*AVAILABLE DATA:*

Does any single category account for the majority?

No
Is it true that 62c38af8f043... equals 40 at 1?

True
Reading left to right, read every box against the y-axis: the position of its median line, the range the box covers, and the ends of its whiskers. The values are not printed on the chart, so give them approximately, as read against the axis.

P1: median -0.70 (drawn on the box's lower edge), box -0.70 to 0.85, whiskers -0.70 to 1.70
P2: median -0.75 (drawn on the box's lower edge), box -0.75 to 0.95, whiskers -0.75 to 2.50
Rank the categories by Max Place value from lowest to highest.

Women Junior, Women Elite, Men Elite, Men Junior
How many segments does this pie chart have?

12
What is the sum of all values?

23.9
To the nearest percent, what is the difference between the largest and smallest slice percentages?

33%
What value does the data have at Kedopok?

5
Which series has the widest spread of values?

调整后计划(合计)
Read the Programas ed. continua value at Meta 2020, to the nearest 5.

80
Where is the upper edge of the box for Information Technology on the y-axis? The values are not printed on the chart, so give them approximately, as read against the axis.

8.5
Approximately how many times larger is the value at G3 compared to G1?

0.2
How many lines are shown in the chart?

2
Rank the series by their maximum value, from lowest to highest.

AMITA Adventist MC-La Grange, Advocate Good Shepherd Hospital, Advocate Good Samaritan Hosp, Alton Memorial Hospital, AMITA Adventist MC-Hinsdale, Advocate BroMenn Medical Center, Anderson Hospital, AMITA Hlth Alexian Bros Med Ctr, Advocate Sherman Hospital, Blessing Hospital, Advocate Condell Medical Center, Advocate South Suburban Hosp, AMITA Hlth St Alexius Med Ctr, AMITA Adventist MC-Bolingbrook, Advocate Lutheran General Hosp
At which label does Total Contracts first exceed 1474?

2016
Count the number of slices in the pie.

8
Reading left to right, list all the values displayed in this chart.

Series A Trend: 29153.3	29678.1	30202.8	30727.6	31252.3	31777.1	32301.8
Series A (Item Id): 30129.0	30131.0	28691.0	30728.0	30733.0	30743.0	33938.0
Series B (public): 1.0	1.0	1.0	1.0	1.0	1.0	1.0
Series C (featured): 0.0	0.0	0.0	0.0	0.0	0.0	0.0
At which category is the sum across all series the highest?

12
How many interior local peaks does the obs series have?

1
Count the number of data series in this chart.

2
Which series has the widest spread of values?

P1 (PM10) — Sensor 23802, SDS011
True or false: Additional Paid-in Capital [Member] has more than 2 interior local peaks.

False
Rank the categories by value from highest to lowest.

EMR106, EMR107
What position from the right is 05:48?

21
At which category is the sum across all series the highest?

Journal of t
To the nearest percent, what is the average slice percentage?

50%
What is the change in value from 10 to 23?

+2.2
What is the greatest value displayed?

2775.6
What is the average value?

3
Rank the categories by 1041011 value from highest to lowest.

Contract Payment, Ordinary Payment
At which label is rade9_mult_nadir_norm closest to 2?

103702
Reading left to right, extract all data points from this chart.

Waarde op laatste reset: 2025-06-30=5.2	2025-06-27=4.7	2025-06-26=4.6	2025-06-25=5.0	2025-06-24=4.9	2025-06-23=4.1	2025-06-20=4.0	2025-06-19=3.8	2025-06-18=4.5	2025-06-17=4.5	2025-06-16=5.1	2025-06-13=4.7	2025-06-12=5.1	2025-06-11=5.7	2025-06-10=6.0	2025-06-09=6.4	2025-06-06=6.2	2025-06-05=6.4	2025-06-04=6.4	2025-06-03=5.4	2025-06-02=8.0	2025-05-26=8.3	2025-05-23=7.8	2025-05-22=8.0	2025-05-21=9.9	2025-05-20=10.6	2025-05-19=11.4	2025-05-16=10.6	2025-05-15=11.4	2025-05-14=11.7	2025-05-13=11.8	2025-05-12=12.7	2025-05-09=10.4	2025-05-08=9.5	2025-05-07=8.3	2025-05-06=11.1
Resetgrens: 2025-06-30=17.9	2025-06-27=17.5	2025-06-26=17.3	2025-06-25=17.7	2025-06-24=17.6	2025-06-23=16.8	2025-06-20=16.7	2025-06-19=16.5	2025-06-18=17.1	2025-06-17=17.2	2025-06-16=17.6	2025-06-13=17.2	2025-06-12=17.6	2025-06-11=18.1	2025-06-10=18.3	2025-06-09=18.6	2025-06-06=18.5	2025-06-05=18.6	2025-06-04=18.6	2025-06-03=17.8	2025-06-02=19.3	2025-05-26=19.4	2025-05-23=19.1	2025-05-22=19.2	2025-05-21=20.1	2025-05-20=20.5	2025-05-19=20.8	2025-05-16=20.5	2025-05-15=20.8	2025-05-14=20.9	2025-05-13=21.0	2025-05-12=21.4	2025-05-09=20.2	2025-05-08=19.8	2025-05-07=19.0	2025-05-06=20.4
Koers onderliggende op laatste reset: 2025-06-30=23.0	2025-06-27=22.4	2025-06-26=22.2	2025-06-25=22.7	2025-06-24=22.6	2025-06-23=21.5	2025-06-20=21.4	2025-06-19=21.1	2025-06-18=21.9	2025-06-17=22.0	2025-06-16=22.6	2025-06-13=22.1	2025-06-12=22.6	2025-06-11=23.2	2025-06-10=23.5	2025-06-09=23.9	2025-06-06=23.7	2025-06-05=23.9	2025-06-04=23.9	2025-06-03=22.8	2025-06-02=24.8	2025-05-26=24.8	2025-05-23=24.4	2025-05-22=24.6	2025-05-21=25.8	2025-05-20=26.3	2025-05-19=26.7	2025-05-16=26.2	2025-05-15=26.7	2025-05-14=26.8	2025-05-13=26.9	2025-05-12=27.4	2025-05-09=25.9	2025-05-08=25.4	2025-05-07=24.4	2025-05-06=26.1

*WHAT IS REQUIRED:*
Please gather every line in the rows above that contains the word "many" and copy each of those lines out. Case counts.

*YOUR SOLUTION:*
How many segments does this pie chart have?
Approximately how many times larger is the value at G3 compared to G1?
How many lines are shown in the chart?
How many interior local peaks does the obs series have?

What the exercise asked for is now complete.